Renato Parada/Divulgação
Renato Parada/Divulgação

Bernardo Ajzenberg vence prêmio cubano Casa de las Américas

Escritor brasileiro levou o galardão na categoria dedicada à produção nacional com o romance ‘Minha Vida Sem Banho’

EFE

30 Janeiro 2015 | 20h14

HAVANA - O escritor Bernardo Ajzenberg ganhou o Casa de las Américas na categoria literatura brasileira. O prêmio cubano teve os principais vencedores divulgados nesta semana. Em Minha Vida Sem Banho, romance lançado pela editora Rocco no fim do ano passado, o escritor paulistano alterna três vozes narrativas para dar conta de temas díspares, como ambientalismo, ditadura militar no Brasil e o holocausto.

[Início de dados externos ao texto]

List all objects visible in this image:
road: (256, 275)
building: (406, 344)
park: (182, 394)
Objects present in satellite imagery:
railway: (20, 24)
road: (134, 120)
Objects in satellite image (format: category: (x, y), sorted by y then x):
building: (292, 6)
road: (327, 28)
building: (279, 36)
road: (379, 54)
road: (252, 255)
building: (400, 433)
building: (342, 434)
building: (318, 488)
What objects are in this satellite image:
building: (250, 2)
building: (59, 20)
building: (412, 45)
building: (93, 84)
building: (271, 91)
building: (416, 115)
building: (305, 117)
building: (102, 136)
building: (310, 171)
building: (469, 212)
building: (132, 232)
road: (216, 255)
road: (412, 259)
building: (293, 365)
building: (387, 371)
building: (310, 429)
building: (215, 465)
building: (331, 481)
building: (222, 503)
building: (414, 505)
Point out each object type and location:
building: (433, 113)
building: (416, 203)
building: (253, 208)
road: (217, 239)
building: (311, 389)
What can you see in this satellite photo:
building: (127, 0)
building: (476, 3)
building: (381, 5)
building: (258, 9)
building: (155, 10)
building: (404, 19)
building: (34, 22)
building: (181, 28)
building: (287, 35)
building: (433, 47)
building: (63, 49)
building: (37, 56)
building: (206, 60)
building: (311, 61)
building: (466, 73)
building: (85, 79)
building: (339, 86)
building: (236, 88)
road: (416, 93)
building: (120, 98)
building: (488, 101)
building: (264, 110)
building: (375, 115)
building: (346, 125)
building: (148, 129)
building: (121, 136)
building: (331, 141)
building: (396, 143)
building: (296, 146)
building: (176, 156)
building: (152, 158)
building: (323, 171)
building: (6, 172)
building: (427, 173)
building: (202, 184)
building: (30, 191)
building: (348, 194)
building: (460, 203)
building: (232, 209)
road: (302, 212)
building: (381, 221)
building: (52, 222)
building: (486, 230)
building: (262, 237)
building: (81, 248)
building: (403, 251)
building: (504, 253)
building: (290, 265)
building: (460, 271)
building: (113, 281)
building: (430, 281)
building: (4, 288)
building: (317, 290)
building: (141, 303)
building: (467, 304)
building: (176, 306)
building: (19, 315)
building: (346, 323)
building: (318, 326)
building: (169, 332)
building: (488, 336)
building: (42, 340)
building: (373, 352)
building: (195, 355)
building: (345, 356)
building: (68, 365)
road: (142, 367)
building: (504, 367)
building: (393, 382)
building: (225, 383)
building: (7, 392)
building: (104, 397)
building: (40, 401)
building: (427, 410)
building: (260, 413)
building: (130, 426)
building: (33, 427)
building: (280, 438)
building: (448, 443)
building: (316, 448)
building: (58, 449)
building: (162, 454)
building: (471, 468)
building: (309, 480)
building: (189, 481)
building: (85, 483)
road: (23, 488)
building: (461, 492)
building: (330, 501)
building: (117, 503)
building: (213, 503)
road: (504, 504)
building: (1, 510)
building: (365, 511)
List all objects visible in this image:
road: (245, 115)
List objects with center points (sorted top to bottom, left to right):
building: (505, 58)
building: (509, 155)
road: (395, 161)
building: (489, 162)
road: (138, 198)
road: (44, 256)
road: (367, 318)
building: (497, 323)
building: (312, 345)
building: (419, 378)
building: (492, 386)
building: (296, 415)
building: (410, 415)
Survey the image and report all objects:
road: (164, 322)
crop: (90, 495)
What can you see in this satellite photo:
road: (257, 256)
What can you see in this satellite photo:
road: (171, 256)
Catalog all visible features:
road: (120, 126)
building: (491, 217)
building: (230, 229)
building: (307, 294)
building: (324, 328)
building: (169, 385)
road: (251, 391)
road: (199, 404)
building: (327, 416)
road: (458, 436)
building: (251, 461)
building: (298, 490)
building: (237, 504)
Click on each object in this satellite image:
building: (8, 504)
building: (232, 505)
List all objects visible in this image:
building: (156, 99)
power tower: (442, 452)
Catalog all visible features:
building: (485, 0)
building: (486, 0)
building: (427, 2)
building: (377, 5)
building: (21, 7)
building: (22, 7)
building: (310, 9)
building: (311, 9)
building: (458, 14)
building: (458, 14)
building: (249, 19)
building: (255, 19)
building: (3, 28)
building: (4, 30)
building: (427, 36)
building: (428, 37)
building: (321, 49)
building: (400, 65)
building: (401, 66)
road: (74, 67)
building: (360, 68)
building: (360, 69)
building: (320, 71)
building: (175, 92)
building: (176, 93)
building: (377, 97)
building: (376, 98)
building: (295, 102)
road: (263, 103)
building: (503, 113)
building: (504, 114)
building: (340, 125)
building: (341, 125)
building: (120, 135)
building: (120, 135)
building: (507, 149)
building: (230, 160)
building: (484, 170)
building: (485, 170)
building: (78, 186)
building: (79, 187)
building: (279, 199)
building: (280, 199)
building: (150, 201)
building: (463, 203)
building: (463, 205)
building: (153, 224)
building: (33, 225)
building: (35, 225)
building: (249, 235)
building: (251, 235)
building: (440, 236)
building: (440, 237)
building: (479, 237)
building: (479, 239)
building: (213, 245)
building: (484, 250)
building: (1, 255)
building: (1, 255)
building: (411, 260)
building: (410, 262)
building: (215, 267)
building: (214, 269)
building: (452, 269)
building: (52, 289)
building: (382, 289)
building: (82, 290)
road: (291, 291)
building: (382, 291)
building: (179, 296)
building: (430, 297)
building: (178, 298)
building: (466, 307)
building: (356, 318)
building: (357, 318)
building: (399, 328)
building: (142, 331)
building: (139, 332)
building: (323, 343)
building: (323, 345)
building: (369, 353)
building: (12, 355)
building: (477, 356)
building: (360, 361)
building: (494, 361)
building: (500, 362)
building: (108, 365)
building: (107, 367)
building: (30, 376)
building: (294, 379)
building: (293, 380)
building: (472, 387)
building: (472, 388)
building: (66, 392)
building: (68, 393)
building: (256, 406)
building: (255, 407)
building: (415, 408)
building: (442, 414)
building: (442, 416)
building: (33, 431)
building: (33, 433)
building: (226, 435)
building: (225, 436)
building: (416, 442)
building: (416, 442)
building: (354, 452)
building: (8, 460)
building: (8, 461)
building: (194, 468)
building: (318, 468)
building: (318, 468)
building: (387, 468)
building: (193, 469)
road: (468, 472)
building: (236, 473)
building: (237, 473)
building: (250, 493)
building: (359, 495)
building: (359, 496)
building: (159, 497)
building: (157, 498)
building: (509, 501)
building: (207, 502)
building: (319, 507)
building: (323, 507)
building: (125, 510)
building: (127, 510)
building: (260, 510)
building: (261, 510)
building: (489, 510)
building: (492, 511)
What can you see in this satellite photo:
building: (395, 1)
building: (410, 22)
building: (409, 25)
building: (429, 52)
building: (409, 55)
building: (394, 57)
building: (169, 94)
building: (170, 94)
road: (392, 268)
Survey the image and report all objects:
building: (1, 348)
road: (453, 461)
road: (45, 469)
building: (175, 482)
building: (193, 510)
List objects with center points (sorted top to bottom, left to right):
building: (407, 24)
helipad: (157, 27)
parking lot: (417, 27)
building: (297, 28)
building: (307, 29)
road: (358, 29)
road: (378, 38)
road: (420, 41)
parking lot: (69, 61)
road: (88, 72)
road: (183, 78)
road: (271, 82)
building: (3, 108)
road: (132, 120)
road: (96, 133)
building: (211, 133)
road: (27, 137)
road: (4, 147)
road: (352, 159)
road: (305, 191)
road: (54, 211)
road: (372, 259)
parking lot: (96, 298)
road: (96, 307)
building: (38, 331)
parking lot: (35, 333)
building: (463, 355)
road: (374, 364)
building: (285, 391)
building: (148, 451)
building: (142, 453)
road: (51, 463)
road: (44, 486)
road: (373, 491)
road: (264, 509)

Quem venceu a categoria principal do Casa de las Américas foi a escritora colombiana Adelayda Fernández Ochoa, com La Hoguera Lame Mi Piel con Cariño de Perro, “por propor uma volta à África como um mítico retorno, em um trânsito que desarma com reflexão lúcida o conjunto de ilusões que articulam o pensamento escravista”, de acordo com a ata do júri.

Outro autor colombiano, Nelson omero Guzmán, teve seu livro de poesias Bajo El Brillo de la Luna escolhido entre as 235 obras inscritas na categoria, pela “engenhosa sucessão de recursos verbais que fluem com assombrosa riqueza de imagens, assim como os suportes estruturados de uma angústia vital (...)”, segundo o júri.

Quem levou o prêmio de melhor ensaio de tema histórico e social foi o cubano José Ferrán Oliva, com sua análise econômica intitulada Cuba Año 2025, em que foram valorizadas seus “apontamentos relevantes” para a compreensão da história econômica do país e a necessidade de transformações na primeira parte do século 21.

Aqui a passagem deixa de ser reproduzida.